/home/mj/research/collins/data/prepare-data/README

Mark Johnson, 14th August 2003

prepare-data is a C++ program used to prepare the data files
for discriminative training from Michael Collins' original files.

count-sentences.py is a Python program that counts the number of
sentences in a scored file (this is needed as an argument for
prepare-data).

write-collins-trees.py is a Python program that isn't used any
more.

--------------------------------------------------------------

Usage: prepare-data penn-wsj-regex nsentences collins-tree-command collins-score-command

where:
  penn-wsj-regex is a regular expression that expands to the names of
      the Penn WSJ treebank files,
  nsentences is the number of sentences in the data,
  collins-tree-command is a shell expression that writes Collins trees
      to stdout, and
  collins-score-command is a shell expression that writes Collins scores
      to stdout.

The combined data file is written to stdout.

Format of the output data:
=========================

The first line of the data is:

        <NSENTENCES>

which is the number of sentences in the data.

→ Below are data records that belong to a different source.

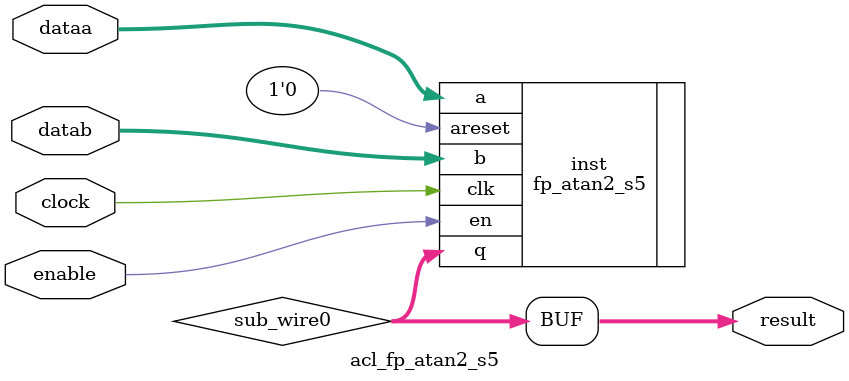
<source format=v>

`timescale 1 ps / 1 ps
// synopsys translate_on
module acl_fp_atan2_s5 (
	enable,
	clock,
	dataa,
	datab,
	result);

	input	  enable;
	input	  clock;
	input	[31:0]  dataa;
	input	[31:0]  datab;
	output	[31:0]  result;

	wire [31:0] sub_wire0;
	wire [31:0] result = sub_wire0[31:0];

	fp_atan2_s5	inst (
				.en (enable),
        .areset(1'b0),
				.clk(clock),
				.a(dataa),
				.b(datab),
				.q(sub_wire0));

endmodule

</source>
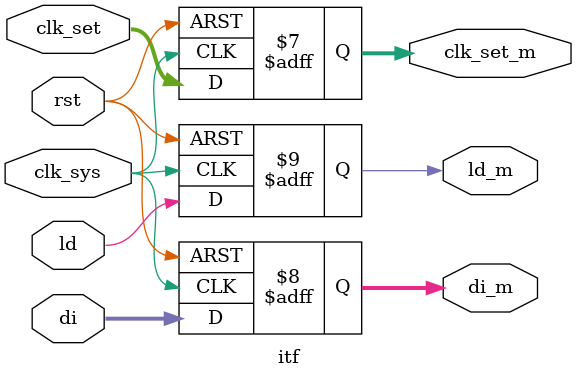
<source format=v>
`timescale 1ns/1ns
module itf(clk_sys,rst,ld,di,clk_set,ld_m,di_m,clk_set_m);
input clk_sys;
input rst;
input ld;
input[3:0] di;
input[1:0] clk_set;
output ld_m;
output[3:0] di_m;
output[1:0] clk_set_m;
//------------------------------------------------------------
reg ld_m;
reg[1:0] clk_set_m;
reg[3:0] di_m;
//------------------------------------------------------------
always @(posedge clk_sys or posedge rst)
begin
    if(rst == 1'b1)
        ld_m <= 1'b0;
    else
        ld_m <= ld;    
end
//------------------------------------------------------------
always @(posedge clk_sys or posedge rst)
begin
    if(rst == 1'b1)
        di_m <= 4'b0000;
    else
        di_m <= di;
end
//------------------------------------------------------------
always @(posedge clk_sys or posedge rst)
begin
    if(rst == 1'b1)
        clk_set_m <= 2'b00;
    else
        clk_set_m <= clk_set;
end
//------------------------------------------------------------
endmodule 
</source>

The rest of the data consists of a sequence of blocks, one per
sentence.  Each sentence block begins with a line of the form:

        <NPARSES> <GOLDTREE>

where:

        <NPARSES> is the number of parses,
        <GOLDTREE> is the treebank tree.

This is followed by <NPARSES> lines, one for each parse, of the form:

        <LOGPROB> <PARSETREE>

where:

        <LOGPROB> is the log probability of the parse,
        <PARSETREE> is the parse tree.